She applied to the Supreme Court of British Columbia to have section 241(b) of Criminal Code struck down because it allegedly violated sections 7 (the right to "life, liberty, and security of the person), 12 (protection against "cruel and unusual treatment or punishment") and 15(1) of the Canadian Charter of Rights and Freedoms (equality). Her ethics advisor was Eike-Henner Kluge.

==Reasons of the court==
Sopinka J, writing for the majority, found there was no violation of section 7. He first considered whether the prohibition on ending one's life engaged the right to security of person. He found the prohibition had sufficient connection with the justice system by its impact on an individual's autonomy and right to life by causing physical and psychological pain.

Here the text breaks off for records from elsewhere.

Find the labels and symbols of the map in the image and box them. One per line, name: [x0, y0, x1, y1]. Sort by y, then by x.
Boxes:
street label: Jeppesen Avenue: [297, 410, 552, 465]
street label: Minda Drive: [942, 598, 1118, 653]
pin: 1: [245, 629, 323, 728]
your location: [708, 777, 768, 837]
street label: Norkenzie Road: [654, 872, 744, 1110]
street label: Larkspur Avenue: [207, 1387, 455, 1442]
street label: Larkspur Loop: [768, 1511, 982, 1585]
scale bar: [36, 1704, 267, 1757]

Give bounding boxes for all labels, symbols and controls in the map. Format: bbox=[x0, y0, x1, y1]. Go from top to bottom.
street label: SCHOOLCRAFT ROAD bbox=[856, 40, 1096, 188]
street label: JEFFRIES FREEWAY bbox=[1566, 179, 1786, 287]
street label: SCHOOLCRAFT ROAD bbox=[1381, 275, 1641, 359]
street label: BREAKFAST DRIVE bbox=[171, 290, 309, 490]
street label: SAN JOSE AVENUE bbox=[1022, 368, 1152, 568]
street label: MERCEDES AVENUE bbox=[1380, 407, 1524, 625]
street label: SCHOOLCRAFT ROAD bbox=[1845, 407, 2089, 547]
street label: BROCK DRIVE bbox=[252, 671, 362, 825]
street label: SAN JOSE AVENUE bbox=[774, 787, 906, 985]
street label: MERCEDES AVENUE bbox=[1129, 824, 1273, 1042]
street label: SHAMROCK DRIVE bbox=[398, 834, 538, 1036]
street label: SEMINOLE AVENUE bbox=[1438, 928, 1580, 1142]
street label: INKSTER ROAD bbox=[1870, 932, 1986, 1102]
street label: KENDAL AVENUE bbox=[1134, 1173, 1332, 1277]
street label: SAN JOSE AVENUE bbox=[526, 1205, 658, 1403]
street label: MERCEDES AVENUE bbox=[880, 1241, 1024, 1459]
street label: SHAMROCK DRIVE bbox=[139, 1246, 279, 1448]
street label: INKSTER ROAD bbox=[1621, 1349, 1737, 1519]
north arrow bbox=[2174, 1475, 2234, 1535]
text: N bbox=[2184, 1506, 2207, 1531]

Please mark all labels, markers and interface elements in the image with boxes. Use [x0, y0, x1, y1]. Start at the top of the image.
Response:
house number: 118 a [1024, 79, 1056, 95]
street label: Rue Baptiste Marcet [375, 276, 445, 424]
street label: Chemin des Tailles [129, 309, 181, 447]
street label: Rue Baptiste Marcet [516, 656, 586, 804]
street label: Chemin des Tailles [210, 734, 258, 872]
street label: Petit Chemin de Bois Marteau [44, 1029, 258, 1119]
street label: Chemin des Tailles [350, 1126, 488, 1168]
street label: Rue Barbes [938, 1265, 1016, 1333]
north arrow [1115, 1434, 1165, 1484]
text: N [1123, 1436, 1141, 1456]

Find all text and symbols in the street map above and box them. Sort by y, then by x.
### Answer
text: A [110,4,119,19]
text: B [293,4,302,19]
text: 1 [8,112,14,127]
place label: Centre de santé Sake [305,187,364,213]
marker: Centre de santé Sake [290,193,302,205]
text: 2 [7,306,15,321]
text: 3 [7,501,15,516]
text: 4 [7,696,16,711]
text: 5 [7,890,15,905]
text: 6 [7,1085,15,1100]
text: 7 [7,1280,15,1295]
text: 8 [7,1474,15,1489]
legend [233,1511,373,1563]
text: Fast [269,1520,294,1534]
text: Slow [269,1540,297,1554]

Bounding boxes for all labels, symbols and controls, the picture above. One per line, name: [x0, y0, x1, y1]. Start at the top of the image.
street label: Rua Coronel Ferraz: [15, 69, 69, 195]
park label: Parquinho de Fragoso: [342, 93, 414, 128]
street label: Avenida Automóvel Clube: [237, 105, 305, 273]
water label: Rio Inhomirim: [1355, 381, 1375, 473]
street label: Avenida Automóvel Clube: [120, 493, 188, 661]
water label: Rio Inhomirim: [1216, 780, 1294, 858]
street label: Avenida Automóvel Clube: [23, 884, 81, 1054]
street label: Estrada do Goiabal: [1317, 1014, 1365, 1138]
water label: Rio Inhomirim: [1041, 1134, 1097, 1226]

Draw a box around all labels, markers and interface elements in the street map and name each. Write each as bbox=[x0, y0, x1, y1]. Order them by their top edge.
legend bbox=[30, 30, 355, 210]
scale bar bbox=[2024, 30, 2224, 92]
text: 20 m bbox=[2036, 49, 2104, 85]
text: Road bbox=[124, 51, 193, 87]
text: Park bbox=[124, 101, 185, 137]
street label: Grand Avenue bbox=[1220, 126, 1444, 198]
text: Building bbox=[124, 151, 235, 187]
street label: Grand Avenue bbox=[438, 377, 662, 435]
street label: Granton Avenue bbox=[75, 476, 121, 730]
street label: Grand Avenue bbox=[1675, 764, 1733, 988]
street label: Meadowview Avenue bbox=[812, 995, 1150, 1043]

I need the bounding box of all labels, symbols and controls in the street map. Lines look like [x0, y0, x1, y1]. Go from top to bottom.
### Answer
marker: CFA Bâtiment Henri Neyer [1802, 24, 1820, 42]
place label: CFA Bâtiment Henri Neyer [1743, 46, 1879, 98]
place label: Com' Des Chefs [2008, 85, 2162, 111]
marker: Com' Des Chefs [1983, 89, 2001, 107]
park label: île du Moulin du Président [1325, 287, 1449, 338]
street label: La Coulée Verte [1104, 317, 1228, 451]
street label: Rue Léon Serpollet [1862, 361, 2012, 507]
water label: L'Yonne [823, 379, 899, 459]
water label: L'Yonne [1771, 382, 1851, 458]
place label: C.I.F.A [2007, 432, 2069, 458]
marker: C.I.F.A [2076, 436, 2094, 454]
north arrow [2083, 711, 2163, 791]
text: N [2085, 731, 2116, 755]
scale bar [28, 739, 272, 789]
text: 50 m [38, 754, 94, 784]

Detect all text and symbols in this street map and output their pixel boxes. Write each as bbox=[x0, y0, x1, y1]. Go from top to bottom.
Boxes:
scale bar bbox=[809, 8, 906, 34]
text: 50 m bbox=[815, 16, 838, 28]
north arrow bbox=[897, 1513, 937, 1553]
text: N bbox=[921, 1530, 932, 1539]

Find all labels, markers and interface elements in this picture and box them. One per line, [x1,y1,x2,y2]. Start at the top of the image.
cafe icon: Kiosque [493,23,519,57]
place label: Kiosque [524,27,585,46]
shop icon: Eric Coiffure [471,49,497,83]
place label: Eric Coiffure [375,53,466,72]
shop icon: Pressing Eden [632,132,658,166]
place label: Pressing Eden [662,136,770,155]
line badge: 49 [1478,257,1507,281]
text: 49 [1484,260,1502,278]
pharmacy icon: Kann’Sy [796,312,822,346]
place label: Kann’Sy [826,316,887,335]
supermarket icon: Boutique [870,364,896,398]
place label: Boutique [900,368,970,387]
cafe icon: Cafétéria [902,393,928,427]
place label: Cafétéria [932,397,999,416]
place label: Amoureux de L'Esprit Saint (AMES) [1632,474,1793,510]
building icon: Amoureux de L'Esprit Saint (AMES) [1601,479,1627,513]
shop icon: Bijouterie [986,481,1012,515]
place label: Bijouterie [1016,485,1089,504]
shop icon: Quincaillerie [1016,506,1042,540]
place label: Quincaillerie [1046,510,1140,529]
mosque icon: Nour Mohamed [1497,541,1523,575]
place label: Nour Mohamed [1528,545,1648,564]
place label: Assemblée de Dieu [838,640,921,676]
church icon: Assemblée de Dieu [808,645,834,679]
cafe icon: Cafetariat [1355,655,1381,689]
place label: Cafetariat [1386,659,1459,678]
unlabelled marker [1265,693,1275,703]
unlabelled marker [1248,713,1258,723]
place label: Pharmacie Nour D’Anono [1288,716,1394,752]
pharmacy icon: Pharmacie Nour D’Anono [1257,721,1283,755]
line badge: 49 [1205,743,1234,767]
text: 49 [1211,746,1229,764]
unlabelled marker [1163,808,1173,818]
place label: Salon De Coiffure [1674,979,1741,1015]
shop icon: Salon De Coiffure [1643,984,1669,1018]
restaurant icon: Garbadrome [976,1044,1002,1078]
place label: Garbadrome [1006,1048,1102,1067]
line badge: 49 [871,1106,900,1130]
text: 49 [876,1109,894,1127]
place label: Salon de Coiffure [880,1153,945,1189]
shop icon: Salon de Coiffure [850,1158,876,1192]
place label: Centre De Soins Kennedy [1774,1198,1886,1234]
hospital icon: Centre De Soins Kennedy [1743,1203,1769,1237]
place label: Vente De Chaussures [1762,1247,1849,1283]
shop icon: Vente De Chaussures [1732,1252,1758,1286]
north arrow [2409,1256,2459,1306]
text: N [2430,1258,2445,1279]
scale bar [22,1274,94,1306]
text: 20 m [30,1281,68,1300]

However, Sopinka J found the provision did not violate any principles of fundamental justice. He examined the long history of the prohibition of suicide and concludes that it reflects part of the fundamental values of society and so could not be in violation of fundamental justice.

He also rejected the claim that the provision violated the section 12 right against cruel and unusual treatment or punishment as a mere prohibition did not fall within the meaning of treatment.

Lastly, he considered the section 15 equality challenge. He noted the issue is best not resolved under this right, but in assuming it did violate section 15, he found it was clearly saved under section 1. He found the objective was pressing and substantial, rational and that there was no lesser means to achieve the goal.

In dissent, Lamer CJ held that the Criminal Code section 241(b) had infringed on section 15, but he did not consider sections 7 and 12.

Cory J ruled that the right to die is as much a protected freedom under section 7 of the Charter as any other part of life.

McLachlin J's judgment was that Criminal Code section 241(b) violated the section 7 right to security of the person and that the violation was not saved under section 1.

==Aftermath==
The Supreme Court's ruling in Rodriguez was overturned 22 years later in the 2015 decision in Carter v Canada (AG), which found that denying assisted suicide in some cases violated Section 7 of the Charter.